Zuni Rock Art Blogging 3

The Kachina Cult (also spelled katsina or katchina) is the keystone of Zuni religion. This cult appears in all the Pueblos, but is most evident and best known from the western Pueblos of Hopi, Zuni, and Acoma. Kachinas are spirits, in some cases those of ancestors, who carry prayers from the people to the gods. They appear in ceremonials, usually dances, at critical times of the year. Individual kachinas are associated with particular clans within the Pueblo. Members of those clans don masks that represent the kachinas, and in wearing the mask the spirit of the kachina takes over the person. They then participate in the ceremonials.

Chuck Adams, a graduate school colleague, has an excellent discussion of the Kachina Cult and its time depth in this book. Kachinas have very regular iconography that identifies them, and they can represent animals, ogres, imaginary spiritual characters, and even members of other ethnic groups. The rock art shown in the following images is from Zuni and represents kachinas. A detailed narrative on these is this book by M. Jane Young that I have linked to before.

These pictographs apparently date from late Nineteenth to early Twentieth century and have been continuously renewed. There is a lot of overpainting and faded paint on the exposure. Young's book has a series of historic photographs of this exposure that shows images appearing, fading over time and there replaced by others.This overhang is located near a prehistoric archaeological site known as Village of the Great Kivas.

This is the mask of Sayatasha, the Long Horn kachina. The drawing below, from Matilda Coxe Stevenson's work on the Zuni from the Bureau of American Ethnography's 23rd Annual Report, shows him in full dress: white buckskin suit, turquoise plaque pendant on silver necklace, with a bow in his left hand and deer scapula rattles in his right.

Sayatasha is attended by two Yamuhaktos (with cross-stick masks) and Hututu (also in the white buckskin suit). I have been fortunate enough to attend four kachina dances at Zuni, and have seen Sayatasha and a number of other kachinas depicted here. They are powerful and awe-inspiring performances.

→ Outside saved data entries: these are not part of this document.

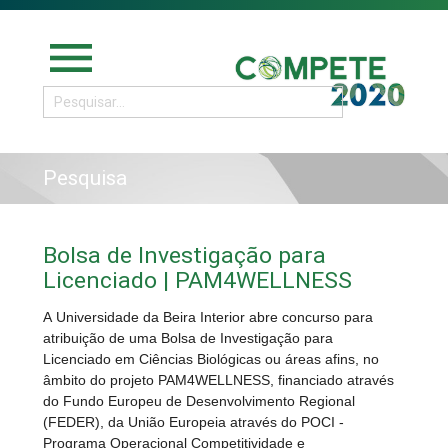
menu
Pesquisa
Bolsa de Investigação para
Licenciado | PAM4WELLNESS
A Universidade da Beira Interior abre concurso para
atribuição de uma Bolsa de Investigação para
Licenciado em Ciências Biológicas ou áreas afins, no
âmbito do projeto PAM4WELLNESS, financiado através
do Fundo Europeu de Desenvolvimento Regional
(FEDER), da União Europeia através do POCI -
Programa Operacional Competitividade e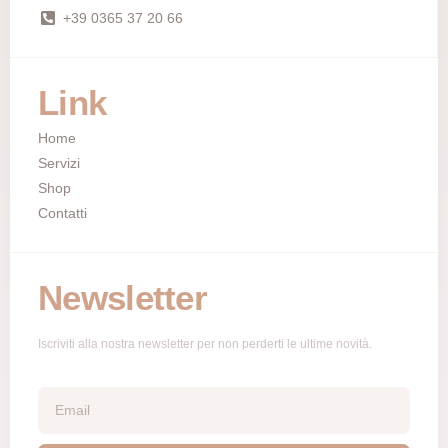
+39 0365 37 20 66
Link
Home
Servizi
Shop
Contatti
Newsletter
Iscriviti alla nostra newsletter per non perderti le ultime novità.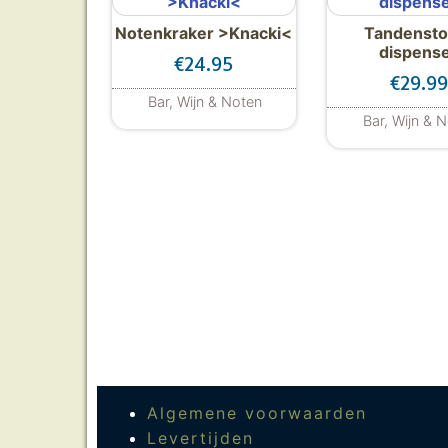
Notenkraker >Knacki<
Tandensto
dispens
€
24.95
€
29.99
Bar, Wijn & Noten
Bar, Wijn & 
Algemene voorwaarden
Levertijden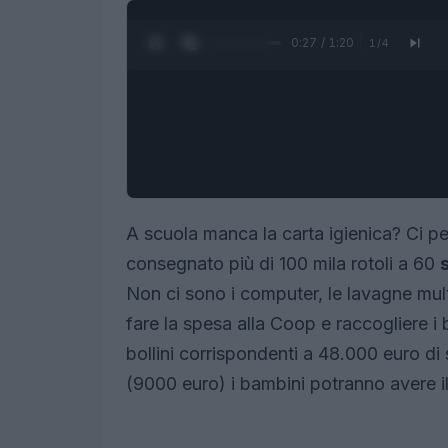
0:28 / 1:20
1
/
4
A scuola manca la carta igienica? Ci p
consegnato più di 100 mila rotoli a 60
Non ci sono i computer, le lavagne mult
fare la spesa alla Coop e raccogliere i b
bollini corrispondenti a 48.000 euro d
(9000 euro) i bambini potranno avere i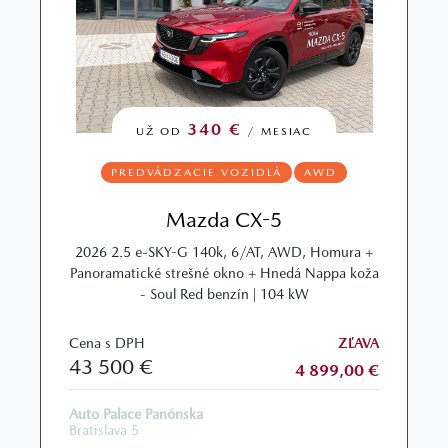
340 €
UŽ OD
/ MESIAC
PREDVÁDZACIE VOZIDLÁ
AWD
Mazda CX-5
2026 2.5 e-SKY-G 140k, 6/AT, AWD, Homura +
Panoramatické strešné okno + Hnedá Nappa koža
- Soul Red benzín | 104 kW
Cena s DPH
ZĽAVA
43 500 €
4 899,00 €
Auto Palace Panónska
Bratislava 5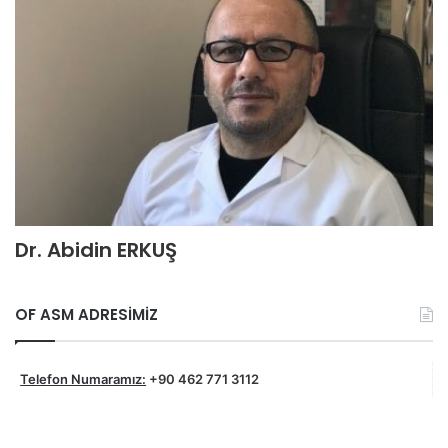
Dr. Abidin ERKUŞ
OF ASM ADRESİMİZ
Telefon Numaramız:
+90 462 771 3112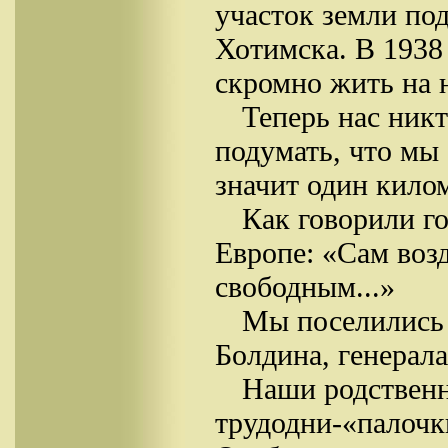
участок земли под
Хотимска. В 1938 
скромно жить на 
Теперь нас ник
подумать, что мы 
значит один килом
Как говорили г
Европе: «Сам возд
свободным...»
Мы поселились 
Болдина, генерала
Наши родственн
трудодни-«палочк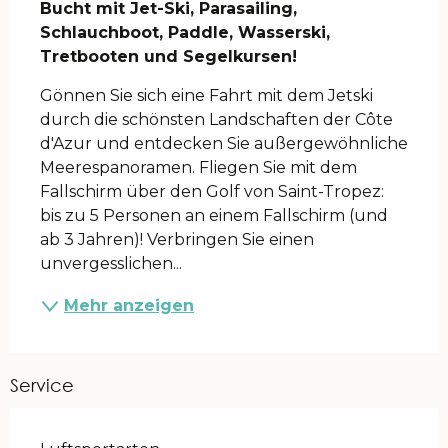
Bucht mit Jet-Ski, Parasailing, 
Schlauchboot, Paddle, Wasserski, 
Tretbooten und Segelkursen!
Gönnen Sie sich eine Fahrt mit dem Jetski 
durch die schönsten Landschaften der Côte 
d'Azur und entdecken Sie außergewöhnliche 
Meerespanoramen. Fliegen Sie mit dem 
Fallschirm über den Golf von Saint-Tropez: 
bis zu 5 Personen an einem Fallschirm (und 
ab 3 Jahren)! Verbringen Sie einen 
unvergesslichen...
Mehr anzeigen
Service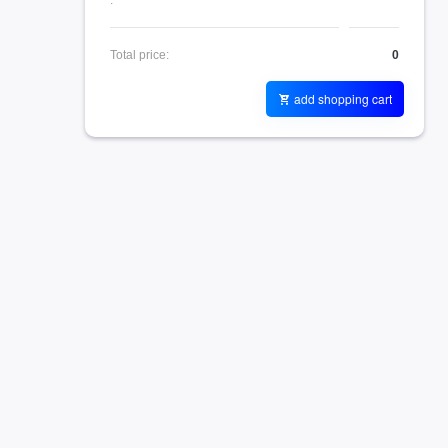
:
Total price:
0
add shopping cart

This is another very important character in these ceremonials, a Shalako. Shalakos are couriers from the rain gods who visit the village in an important rite held in late November or early December each year. They are large bird-like creatures with clacking bills. The impersonator stands in a teepee-like structure holding a pole that supports the head. The pictograph even shows the cloth grill that the impersonator peers through to see where he is going.Here is a Coxe drawing of one.
Four to six of these Shalakos appear for the ceremonials on an evening. Each has his own purpose-built house with a sunken floor where he dances through the night. Sayatasha and his attendants visit each house, as do a string of other kachinas. At dawn the next day, the Shalakos assemble on the banks of the Zuni River and race one another.

This is Atoshle, a male "scare" kachina, an ogre. Ogre kachinas of various types lend some elements of social control. They are particularly liable to visit incorrigible children.

The kachina on the left is Wo'latana, the Bear. As I said earlier, kachinas can also represent other ethnic groups, like Wilatsukwe on the right, who is Apache.

This is another ethnic kachina, Kumance, a Comanche. I was fortunate enough to see a group of ten or so Kumance at a Shalako dance. They wore full white buckskin suits, like Sayatasha and Hututu, and held rattles. Their apperance is quite rare and we were told that they appeared that year to counteract bad luck from the previous year's ceremonial where one of the Shalakos had toppled over.

This is Hehe'a, the Blunderer kachina, a clown. The most famous clowns from Zuni, the Koyemshi, or Mudheads, do not appear in any images here.

I close with this kachina, who shows the adaptability of Zuni religion. He is Wakashi, the Cow kachina. Wakashi is obviously a post-European contact development, and his name comes from vaca, the Spanish word for cow.